Texas Farm Bureau members convene each year at the annual meeting, where they vote on proposed resolutions to be included in the organization's policy book. All approved resolutions are included in member-directed policy, which governs the organization's response to current agricultural and rural issues.

Nationally, Texas Farm Bureau is affiliated with the American Farm Bureau Federation—a network of more than 6 million members across all 50 states.

== History ==
The Texas Farm Bureau was established in 1933. During the Great Depression, Texas Farm Bureau was reorganized as the “Texas Agricultural Association” on March 6, 1934, in Dallas. In 1938, Texas Agricultural Association members voted to move the headquarters 90 mi south to Waco.
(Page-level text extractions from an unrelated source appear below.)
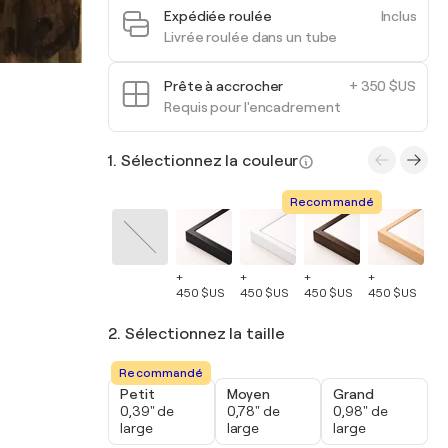
Expédiée roulée
Inclus
Livrée roulée dans un tube
Prête à accrocher
+ 350 $US
Requis pour l'encadrement
1. Sélectionnez la couleur
Recommandé
+
+
+
+
+
450 $US
450 $US
450 $US
450 $US
45
2. Sélectionnez la taille
Recommandé
Petit
Moyen
Grand
0,39" de
0,78" de
0,98" de
large
large
large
The organization operated for seven years under that name until members voted to restore the organization back to “Texas Farm Bureau” in 1941.

Over the next 70 years, Texas Farm Bureau grew from 15,630 member families to more than 500,000 member families.

During its history, the organization has helped bring electricity and phone service to rural communities, establish a successful farm-to-market road system in Texas and enact effective national farm policy.

== Services ==
Texas Farm Bureau works with legislators in Austin and Washington, D.C., as well as frequently addresses issues in the courts and in the regulatory process, to support the needs of farmers and ranchers in rural Texas.

The organization's communications products keep members informed of current legislation and issues that affect their daily operations. Texas Farm Bureau produces two member publications: Texas Agriculture for agricultural producers and Texas Neighbors for non-producing members. News services also include a television program, “Voices of Agriculture,” on RFD-TV, and the “Texas Farm Bureau Radio Network,” which has more than 60 affiliate radio stations across Texas.

The organization also connects with its statewide membership through its website and by participating in social media, including Facebook, Twitter and Instagram. TFB also has a consumer-oriented blog, Texas Table Top, and a weekly editorial, Your Texas Agriculture Minute'.

Several programs and services are offered to Texas Farm Bureau members. Many focus on developing rural youth and educating the public about agriculture, such as Ag in the Classroom; the Planet Agriculture exhibit; AgLead and FarmLead; youth scholarships; and the Young Farmers and Ranchers program. Additional member services include insurance and other financial services; estate planning; trespassing rewards; and commodity market information.

== Drought in Texas ==
In 2011, Texas farmers and ranchers experienced one of the worst droughts on record. As of August 2011, the state's economic losses to agriculture totaled $5.2 billion as a result of extreme drought conditions. The 2011 Southern US drought spread across the entire lower-third of the United States, and in Texas, 213 of the 254 counties were declared primary natural disaster areas. Scarce water supplies are destroying crops and livestock herds throughout the region.

Extreme drought conditions spurred wildfires, which burned almost 3.5 e6acre of land in Texas since the fire season began on Nov. 15, 2010. Farmers and ranchers, as well as rural Texas residents, have relied on the Texas Forest Service, volunteer fire departments and other federal and state agencies to protect their homes and land from the 18,300 fires reported. Farmers and ranchers can receive assistance during the drought from their county Farm Bureau office, as well as from the state organization through the Texas Farm Bureau drought website.